> **Your goal**
Return the lines below that carry the word "middle".

> **Task material**
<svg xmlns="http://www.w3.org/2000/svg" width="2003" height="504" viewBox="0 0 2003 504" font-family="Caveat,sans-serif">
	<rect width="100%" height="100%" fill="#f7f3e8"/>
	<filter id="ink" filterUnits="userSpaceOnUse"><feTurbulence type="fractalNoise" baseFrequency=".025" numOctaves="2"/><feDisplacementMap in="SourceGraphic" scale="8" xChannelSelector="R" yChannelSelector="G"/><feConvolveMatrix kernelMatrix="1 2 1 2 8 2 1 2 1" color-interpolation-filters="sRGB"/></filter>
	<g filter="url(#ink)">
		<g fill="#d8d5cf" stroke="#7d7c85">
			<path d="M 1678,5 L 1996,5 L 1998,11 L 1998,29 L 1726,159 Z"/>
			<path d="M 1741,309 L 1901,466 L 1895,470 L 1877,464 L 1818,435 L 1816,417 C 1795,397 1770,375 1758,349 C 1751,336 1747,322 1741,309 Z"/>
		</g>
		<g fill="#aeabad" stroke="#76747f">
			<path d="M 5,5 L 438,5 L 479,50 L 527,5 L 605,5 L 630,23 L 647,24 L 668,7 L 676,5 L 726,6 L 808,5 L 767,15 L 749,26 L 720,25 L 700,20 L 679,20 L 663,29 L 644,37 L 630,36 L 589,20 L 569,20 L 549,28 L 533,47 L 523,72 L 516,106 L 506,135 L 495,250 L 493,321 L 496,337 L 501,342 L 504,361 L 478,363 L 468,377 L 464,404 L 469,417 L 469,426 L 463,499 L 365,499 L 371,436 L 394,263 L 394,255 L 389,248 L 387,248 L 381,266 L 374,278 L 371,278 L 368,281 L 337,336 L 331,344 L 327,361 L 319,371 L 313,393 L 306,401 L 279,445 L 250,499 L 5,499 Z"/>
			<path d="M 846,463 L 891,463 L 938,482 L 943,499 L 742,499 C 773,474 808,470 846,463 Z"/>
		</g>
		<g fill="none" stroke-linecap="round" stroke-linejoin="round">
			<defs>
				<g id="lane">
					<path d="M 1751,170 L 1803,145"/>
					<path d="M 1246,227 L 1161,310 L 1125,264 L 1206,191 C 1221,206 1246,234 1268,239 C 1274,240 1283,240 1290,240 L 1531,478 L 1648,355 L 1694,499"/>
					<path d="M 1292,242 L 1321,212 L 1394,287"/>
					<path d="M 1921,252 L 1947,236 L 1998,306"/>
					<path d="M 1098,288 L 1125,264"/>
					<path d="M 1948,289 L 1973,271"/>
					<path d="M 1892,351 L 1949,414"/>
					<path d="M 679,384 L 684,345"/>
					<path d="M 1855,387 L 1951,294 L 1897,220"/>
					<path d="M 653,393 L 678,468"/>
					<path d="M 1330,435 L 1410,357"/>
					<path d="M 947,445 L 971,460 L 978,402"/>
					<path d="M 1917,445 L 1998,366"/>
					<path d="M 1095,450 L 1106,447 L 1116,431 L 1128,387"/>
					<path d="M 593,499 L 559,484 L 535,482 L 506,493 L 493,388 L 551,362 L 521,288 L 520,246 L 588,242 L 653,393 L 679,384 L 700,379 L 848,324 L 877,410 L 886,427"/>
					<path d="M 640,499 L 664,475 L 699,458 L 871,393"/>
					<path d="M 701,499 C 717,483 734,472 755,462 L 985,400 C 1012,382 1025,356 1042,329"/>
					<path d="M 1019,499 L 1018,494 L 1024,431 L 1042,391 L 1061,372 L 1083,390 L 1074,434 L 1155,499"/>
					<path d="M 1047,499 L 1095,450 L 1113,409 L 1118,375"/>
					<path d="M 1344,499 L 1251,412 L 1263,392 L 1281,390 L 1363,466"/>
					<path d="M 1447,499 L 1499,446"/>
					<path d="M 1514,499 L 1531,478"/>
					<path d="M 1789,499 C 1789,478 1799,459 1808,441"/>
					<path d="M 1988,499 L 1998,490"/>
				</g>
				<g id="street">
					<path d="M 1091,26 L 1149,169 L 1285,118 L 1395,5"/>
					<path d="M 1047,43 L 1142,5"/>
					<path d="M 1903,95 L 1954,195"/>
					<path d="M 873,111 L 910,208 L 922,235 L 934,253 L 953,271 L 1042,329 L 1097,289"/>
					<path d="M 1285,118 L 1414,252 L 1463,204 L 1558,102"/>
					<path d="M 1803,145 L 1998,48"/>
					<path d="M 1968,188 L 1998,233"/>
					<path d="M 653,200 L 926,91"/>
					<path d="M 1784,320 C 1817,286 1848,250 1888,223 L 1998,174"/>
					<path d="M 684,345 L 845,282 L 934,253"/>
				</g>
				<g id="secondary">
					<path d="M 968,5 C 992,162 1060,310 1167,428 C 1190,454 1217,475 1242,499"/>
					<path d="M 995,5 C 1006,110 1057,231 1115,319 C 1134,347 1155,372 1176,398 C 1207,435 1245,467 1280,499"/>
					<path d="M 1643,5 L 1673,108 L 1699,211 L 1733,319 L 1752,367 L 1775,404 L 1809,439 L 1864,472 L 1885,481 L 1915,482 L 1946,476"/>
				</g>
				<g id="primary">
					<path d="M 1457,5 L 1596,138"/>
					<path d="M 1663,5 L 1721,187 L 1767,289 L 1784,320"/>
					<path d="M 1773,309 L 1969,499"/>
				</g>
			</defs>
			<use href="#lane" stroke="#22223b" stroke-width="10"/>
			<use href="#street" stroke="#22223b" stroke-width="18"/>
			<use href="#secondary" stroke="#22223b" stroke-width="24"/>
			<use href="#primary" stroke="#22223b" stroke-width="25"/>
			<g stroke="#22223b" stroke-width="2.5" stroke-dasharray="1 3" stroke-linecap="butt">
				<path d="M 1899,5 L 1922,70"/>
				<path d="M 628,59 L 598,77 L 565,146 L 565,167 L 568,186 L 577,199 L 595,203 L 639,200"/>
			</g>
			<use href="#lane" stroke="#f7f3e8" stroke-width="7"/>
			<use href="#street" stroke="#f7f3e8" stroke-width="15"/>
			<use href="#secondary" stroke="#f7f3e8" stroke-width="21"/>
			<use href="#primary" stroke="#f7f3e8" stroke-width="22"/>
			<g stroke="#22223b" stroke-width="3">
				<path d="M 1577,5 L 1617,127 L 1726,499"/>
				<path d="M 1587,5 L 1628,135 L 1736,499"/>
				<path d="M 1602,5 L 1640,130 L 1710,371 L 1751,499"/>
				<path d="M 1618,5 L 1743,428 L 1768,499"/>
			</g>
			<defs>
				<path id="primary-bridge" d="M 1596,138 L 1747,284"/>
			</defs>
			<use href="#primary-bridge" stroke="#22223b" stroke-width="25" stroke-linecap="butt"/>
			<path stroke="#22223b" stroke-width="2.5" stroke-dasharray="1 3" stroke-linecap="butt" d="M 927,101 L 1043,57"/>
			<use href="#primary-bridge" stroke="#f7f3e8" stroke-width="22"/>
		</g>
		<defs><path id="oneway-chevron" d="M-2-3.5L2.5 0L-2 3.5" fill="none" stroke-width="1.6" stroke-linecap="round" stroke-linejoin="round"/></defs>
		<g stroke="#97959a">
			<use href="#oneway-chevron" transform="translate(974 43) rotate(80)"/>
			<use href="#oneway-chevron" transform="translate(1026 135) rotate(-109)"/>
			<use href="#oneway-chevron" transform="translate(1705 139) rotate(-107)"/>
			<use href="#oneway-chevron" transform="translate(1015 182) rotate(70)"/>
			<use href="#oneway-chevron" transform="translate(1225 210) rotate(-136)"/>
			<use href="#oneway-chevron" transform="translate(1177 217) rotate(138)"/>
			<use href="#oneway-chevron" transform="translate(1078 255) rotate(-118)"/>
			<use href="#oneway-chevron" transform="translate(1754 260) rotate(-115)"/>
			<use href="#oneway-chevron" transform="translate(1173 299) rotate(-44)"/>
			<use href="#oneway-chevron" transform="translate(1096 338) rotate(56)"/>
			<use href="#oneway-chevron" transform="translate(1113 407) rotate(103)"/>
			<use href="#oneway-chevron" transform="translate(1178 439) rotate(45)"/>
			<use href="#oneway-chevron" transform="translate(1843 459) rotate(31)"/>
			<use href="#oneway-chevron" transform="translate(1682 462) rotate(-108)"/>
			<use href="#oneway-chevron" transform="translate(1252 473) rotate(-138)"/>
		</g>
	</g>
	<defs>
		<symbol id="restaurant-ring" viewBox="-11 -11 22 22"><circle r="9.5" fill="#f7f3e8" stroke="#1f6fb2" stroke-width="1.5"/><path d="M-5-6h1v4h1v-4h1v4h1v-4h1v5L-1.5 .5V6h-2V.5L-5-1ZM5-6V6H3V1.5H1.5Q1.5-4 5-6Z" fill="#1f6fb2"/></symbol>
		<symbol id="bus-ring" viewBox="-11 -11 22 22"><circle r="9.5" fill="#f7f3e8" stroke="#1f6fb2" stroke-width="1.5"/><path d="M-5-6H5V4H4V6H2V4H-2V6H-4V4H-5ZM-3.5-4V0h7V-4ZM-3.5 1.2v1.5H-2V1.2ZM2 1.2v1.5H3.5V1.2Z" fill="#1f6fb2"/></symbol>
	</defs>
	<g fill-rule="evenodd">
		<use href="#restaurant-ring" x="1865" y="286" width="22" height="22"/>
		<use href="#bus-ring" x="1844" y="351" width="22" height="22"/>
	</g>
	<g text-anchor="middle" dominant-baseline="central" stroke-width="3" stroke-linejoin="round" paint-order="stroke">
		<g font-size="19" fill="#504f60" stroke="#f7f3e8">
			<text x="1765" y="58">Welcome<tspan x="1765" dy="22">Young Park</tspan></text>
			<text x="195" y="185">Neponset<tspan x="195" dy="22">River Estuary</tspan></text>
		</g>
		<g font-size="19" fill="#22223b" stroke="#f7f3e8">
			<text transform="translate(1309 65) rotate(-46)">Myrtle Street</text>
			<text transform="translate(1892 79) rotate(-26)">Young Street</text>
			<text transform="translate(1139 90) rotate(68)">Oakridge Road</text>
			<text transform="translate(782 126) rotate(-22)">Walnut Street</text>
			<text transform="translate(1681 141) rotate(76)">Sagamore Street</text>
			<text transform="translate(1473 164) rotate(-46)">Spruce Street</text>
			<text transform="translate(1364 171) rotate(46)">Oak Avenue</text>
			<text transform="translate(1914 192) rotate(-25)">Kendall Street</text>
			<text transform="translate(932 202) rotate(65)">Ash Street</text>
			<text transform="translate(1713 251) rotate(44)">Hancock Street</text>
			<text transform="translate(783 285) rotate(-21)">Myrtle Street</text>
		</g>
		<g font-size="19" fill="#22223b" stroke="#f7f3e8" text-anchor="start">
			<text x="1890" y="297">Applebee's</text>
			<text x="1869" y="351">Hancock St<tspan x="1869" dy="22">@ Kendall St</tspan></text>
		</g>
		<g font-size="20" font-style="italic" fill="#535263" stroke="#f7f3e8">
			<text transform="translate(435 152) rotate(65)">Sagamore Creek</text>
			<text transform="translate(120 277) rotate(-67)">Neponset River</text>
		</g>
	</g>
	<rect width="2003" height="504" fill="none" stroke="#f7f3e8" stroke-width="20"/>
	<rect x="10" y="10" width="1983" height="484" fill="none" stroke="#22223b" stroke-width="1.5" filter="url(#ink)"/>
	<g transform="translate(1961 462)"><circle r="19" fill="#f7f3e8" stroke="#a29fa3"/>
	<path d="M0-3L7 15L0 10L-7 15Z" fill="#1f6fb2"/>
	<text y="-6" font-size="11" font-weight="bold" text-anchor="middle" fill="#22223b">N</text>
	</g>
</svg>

> **Answer**
	<g text-anchor="middle" dominant-baseline="central" stroke-width="3" stroke-linejoin="round" paint-order="stroke">
	<text y="-6" font-size="11" font-weight="bold" text-anchor="middle" fill="#22223b">N</text>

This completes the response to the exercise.